A presidente Dilma Rousseff muitas vezes é lembrada de uma maneira ruim por suas frases. Revisitando algumas delas hoje, fica claro que traduzem situações que continuam marcando nosso país. Esse é o caso de uma declaração em que ela dizia que todos perdem se todos querem ganhar sozinhos.
É exatamente o que ainda ocorre no setor de energia brasileiro, cujos mercados vêm se tornando cada vez mais ineficientes, justamente porque muitos que queriam ganhar a qualquer custo construíram privilégios e reservas de mercado que deram em subsídios que agora comprometem tanto o desenvolvimento do setor de gás como o elétrico e, consequentemente, o nosso desenvolvimento e a transição energética que poderia fazer do Brasil um país vencedor.
Está na hora de construir convergências e avançar na modernização dos setores de energia e gás natural. Devemos aproveitar o momento interessante que estamos passando. Demorou, mas tudo indica que o Brasil está encontrando seu eixo.
O rating melhorou, o dólar caiu, o Banco Central está começando uma trajetória de redução de juros, recuperamos nosso protagonismo internacional e um equilíbrio político possível parece avançar para uma agenda maior e mais pragmática.
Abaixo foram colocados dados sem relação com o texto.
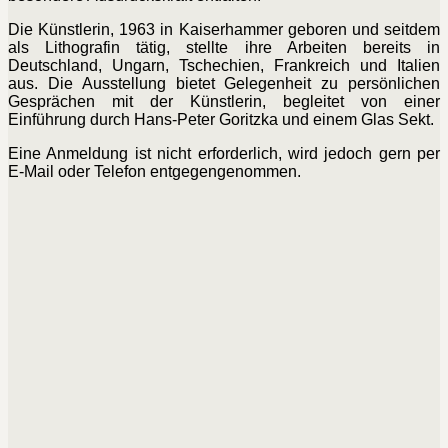
Die Künstlerin, 1963 in Kaiserhammer geboren und seitdem
als Lithografin tätig, stellte ihre Arbeiten bereits in
Deutschland, Ungarn, Tschechien, Frankreich und Italien
aus. Die Ausstellung bietet Gelegenheit zu persönlichen
Gesprächen mit der Künstlerin, begleitet von einer
Einführung durch Hans-Peter Goritzka und einem Glas Sekt.
Eine Anmeldung ist nicht erforderlich, wird jedoch gern per
E-Mail oder Telefon entgegengenommen.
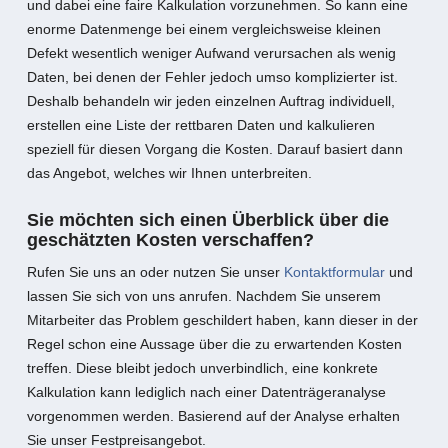
und dabei eine faire Kalkulation vorzunehmen. So kann eine
enorme Datenmenge bei einem vergleichsweise kleinen
Defekt wesentlich weniger Aufwand verursachen als wenig
Daten, bei denen der Fehler jedoch umso komplizierter ist.
Deshalb behandeln wir jeden einzelnen Auftrag individuell,
erstellen eine Liste der rettbaren Daten und kalkulieren
speziell für diesen Vorgang die Kosten. Darauf basiert dann
das Angebot, welches wir Ihnen unterbreiten.
Sie möchten sich einen Überblick über die
geschätzten Kosten verschaffen?
Rufen Sie uns an oder nutzen Sie unser
Kontaktformular
und
lassen Sie sich von uns anrufen. Nachdem Sie unserem
Mitarbeiter das Problem geschildert haben, kann dieser in der
Regel schon eine Aussage über die zu erwartenden Kosten
treffen. Diese bleibt jedoch unverbindlich, eine konkrete
Kalkulation kann lediglich nach einer Datenträgeranalyse
vorgenommen werden. Basierend auf der Analyse erhalten
Sie unser Festpreisangebot.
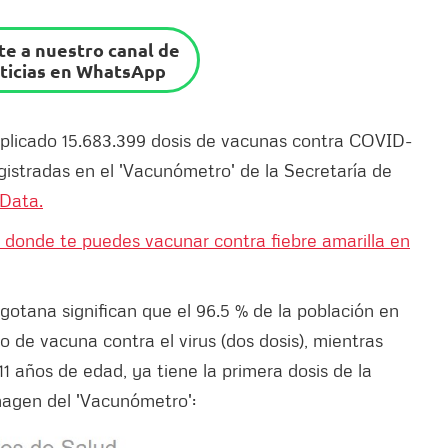
e a nuestro canal de
ticias en WhatsApp
aplicado 15.683.399 dosis de vacunas contra COVID-
egistradas en el 'Vacunómetro' de la Secretaría de
Data.
 donde te puedes vacunar contra fiebre amarilla en
gotana significan que el 96.5 % de la población en
de vacuna contra el virus (dos dosis), mientras
 11 años de edad, ya tiene la primera dosis de la
magen del 'Vacunómetro':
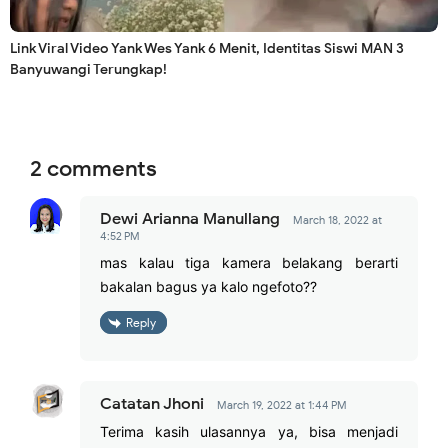
Link Viral Video Yank Wes Yank 6 Menit, Identitas Siswi MAN 3
Banyuwangi Terungkap!
2 comments
Dewi Arianna Manullang
March 18, 2022 at
4:52 PM
mas kalau tiga kamera belakang berarti
bakalan bagus ya kalo ngefoto??
Reply
Catatan Jhoni
March 19, 2022 at 1:44 PM
Terima kasih ulasannya ya, bisa menjadi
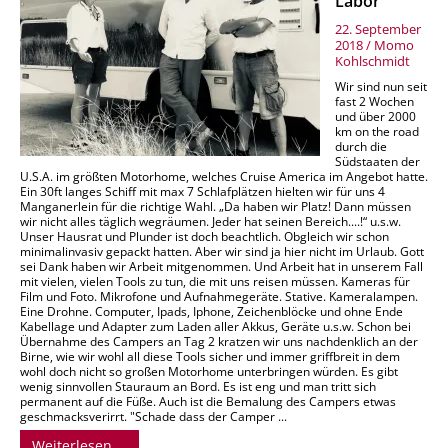
Labor
22. September
2018
/
Momo
Kohlschmidt
Wir sind nun seit
fast 2 Wochen
und über 2000
km on the road
durch die
Südstaaten der
U.S.A. im größten Motorhome, welches Cruise America im Angebot hatte.
Ein 30ft langes Schiff mit max 7 Schlafplätzen hielten wir für uns 4
Manganerlein für die richtige Wahl. „Da haben wir Platz! Dann müssen
wir nicht alles täglich wegräumen. Jeder hat seinen Bereich....!“ u.s.w.
Unser Hausrat und Plunder ist doch beachtlich. Obgleich wir schon
minimalinvasiv gepackt hatten. Aber wir sind ja hier nicht im Urlaub. Gott
sei Dank haben wir Arbeit mitgenommen. Und Arbeit hat in unserem Fall
mit vielen, vielen Tools zu tun, die mit uns reisen müssen. Kameras für
Film und Foto. Mikrofone und Aufnahmegeräte. Stative. Kameralampen.
Eine Drohne. Computer, Ipads, Iphone, Zeichenblöcke und ohne Ende
Kabellage und Adapter zum Laden aller Akkus, Geräte u.s.w. Schon bei
Übernahme des Campers an Tag 2 kratzen wir uns nachdenklich an der
Birne, wie wir wohl all diese Tools sicher und immer griffbreit in dem
wohl doch nicht so großen Motorhome unterbringen würden. Es gibt
wenig sinnvollen Stauraum an Bord. Es ist eng und man tritt sich
permanent auf die Füße. Auch ist die Bemalung des Campers etwas
geschmacksverirrt. "Schade dass der Camper ...
Weiterlesen …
Era natural que no início de um novo governo houvesse uma euforia para que as coisas melhorassem rápido. É assim em todo começo de governo. A realidade se impôs e a complexidade da “coisa” brasileira mostrou que era preciso seguir e ter paciência.
O Ministério de Minas e Energia fez uma grande imersão e, agora, começa a nascer uma visão sobre a modernização do setor e o problema do gás natural. As várias estruturas também começam a se organizar em torno da transição energética, do gás natural e da modernização.
Quem já passou por diversos cenários e trocas de governos sabe que é assim e que as questões que têm interface técnica e política e que mobilizam interesses demoram a se cristalizar.
Todavia, mesmo sabendo que a pauta econômica e a formação da base política ainda terão privilégio no ambiente de poder, chegou o momento de a agenda de energia avançar. Enfim, percebemos protagonismo nos diversos ministérios e a construção de convergência em torno das agendas.
Vertente do social na agenda
É importante que todos nós que estamos no entorno trabalhemos para apoiar a construção dessas agendas de modernização. E tenhamos claro que elas terão a cara do atual governo, seja na renovação as concessões, na redução dos subsídios, no gás natural e na transição energética.
A vertente do social, o desenvolvimento e a geração de empregos sempre vão permear as discussões e as decisões.
A visão de uma abordagem puramente tecnicista e de mercado, e que seria concentradora de renda, deu lugar a uma outra agenda de desenvolvimento e de reconhecimento do papel estratégico do governo. E é exatamente o que EUA (com o Inflation Reduction Act), China e União Europeia (com o European Green Deal), cada um com suas características, estão fazendo.
Convergência de interesses
Sabemos que o projeto 414, de modernização do setor elétrico, nunca foi a resposta para tudo. Mas tem pontos importantes como a correção do sinal de preço da energia, alocação correta de custos e riscos e a separação do lastro e da energia, da energia e do fio e dos serviços de comercialização e de distribuição. Além, claro, do início da redução dos subsídios setoriais. Esses vetores são a base para a modernização e o projeto sinaliza para isso.
Agora, o importante é encontrar o caminho mais rápido, seja pelo próprio projeto ou uma nova inciativa. É fundamental que o texto seja aprovado pelo que tem de bom.
Para tanto, o próprio setor precisa ter o amadurecimento de que se continuarmos numa luta de cada segmento buscando sua própria reserva de mercado, levaremos o setor ao colapso e todos sairão perdendo.
Essas estruturas têm que contribuir para desarmar os mecanismos de pressão sobre Congresso e Executivo. Uma questão de amadurecimento. O modelo de privilégios visto nos últimos anos está esgotado e quem dobrar essa aposta só vai aumentar o tamanho do tombo lá na frente. E todos vão perder.